Webb: A Telescope With A View

The James Webb Space Telescope (WST) is the largest, most powerful, and, at a price of about $10 billions, the most expensive telescope ever. For about a year, since Feb 14, 2022 to be exact, it’s been taking snapshots and reporting back to base.

Its mission is fourfold:

  1. to look as far back into the past as possible, at the galaxies of the “presumed” early universe
  2. to observe and clarify how galaxies evolve
  3. to observe the birth of stars and protoplanetary systems
  4. to observe other planets, particularly exoplanets in an effort to determine how life develops

The first two of these objectives assume the existence of a ‘Big Bang’ about 13.8 billion years ago. The shiny new telescope has thus far produced no evidence of Big Bang whatsoever, and it never will as the said “Big Bang” is a figment of astrophysicists’ imagination. So far the complete lack of evidence of forming galaxies is being reported as “the first galaxies in the universe are more numerous and brighter than previously expected.”
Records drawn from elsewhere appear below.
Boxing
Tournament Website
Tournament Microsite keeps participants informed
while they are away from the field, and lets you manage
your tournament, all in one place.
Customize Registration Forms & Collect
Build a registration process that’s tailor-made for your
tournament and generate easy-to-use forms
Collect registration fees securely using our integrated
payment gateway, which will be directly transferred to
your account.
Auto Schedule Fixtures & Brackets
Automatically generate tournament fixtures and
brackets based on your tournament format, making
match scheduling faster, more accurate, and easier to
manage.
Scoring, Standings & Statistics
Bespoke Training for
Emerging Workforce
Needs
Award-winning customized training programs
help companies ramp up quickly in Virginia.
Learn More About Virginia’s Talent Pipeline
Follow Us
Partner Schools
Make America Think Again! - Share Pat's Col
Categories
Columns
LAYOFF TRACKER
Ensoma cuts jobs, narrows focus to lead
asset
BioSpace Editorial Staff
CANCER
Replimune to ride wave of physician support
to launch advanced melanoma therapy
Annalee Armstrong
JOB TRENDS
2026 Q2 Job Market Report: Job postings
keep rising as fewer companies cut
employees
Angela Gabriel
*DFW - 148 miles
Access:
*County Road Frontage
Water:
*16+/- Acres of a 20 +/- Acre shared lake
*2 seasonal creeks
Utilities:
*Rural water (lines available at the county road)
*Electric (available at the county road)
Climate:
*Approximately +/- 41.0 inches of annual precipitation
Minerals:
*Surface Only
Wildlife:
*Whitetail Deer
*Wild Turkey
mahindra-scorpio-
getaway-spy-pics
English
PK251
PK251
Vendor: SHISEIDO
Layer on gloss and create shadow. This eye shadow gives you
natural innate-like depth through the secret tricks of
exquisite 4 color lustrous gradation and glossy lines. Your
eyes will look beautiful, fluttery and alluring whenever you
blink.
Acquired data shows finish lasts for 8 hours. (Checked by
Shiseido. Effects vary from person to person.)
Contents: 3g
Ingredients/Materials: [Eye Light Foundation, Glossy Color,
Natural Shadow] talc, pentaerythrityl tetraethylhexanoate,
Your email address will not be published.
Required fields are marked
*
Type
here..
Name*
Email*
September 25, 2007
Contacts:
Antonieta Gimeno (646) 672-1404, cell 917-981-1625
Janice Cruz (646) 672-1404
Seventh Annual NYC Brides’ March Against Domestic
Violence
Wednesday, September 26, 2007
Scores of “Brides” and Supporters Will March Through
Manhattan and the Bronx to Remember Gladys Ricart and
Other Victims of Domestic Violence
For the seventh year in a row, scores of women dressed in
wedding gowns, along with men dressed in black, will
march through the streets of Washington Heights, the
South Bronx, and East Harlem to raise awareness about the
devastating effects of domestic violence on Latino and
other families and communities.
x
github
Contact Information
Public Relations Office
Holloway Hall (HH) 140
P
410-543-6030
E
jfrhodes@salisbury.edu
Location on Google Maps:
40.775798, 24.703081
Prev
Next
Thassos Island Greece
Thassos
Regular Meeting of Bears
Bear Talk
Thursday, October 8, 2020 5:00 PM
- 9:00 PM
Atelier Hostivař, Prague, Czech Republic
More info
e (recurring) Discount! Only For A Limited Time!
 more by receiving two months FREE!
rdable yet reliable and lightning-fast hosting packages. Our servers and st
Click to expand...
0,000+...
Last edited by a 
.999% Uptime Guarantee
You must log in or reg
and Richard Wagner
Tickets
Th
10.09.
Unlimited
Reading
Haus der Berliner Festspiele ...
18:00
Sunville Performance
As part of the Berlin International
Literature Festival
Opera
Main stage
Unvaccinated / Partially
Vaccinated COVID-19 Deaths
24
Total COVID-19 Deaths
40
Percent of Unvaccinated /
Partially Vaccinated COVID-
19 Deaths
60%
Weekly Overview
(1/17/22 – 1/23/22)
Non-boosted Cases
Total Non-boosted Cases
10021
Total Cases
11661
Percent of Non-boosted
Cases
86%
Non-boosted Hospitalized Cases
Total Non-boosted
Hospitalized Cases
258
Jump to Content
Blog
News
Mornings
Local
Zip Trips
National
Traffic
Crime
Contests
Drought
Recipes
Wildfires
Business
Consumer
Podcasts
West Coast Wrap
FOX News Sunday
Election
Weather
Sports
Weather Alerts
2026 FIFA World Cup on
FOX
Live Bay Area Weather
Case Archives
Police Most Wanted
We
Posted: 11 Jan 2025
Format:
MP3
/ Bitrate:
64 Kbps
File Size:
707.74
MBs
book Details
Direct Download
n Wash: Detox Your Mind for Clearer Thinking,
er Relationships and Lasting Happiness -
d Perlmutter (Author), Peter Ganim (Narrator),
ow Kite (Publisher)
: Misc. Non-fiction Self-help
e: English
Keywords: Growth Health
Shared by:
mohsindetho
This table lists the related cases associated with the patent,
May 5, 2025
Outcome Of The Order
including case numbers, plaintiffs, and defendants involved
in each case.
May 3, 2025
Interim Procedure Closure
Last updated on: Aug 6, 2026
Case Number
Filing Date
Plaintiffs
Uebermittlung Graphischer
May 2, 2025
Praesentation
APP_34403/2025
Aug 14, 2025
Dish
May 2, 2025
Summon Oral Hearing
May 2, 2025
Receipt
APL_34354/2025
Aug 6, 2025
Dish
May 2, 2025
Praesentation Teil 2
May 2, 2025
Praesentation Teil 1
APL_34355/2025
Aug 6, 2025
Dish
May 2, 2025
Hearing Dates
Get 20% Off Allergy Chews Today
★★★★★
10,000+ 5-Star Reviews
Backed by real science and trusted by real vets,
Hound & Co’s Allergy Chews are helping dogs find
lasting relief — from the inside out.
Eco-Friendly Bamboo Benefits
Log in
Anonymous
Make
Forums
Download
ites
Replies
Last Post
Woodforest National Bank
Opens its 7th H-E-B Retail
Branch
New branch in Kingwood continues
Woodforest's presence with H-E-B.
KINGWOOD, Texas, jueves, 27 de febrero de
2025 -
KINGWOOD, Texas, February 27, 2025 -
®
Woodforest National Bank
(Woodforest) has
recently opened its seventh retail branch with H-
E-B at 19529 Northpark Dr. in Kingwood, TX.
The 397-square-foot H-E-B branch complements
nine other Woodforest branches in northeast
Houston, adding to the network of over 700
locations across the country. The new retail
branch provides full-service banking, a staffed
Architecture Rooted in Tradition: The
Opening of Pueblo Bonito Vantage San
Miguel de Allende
The narrative is that the first galaxies formed earlier than anticipated. Some appear to have formed between 200 million and 400 million years “after the Big Bang.” Incidentally, for context, it takes about 200 million years for our Milky Way to complete a single revolution. At the very least, this new information challenges the use of cosmic redshift as an evolutionary tool, as it appears that it cannot accurately be used to measure galactic evolution over time. Problems with redshift were reported by Halton Arp long ago as his research into Quasars indicated, but his evidence was ignored.

Of course, there are already attempts to explain the embarrassing lack of forming galaxies, including one which introduces the idea of a “dark matter” halo. (A halo of invisible matter that is impossible to detect.)

What the Webb telescope is revealing is that “The Standard Model,” the so-called LambdaCDM model, is just wrong. The world of astrophysics will gradually adjust to this, but right now they’ve circled the wagons.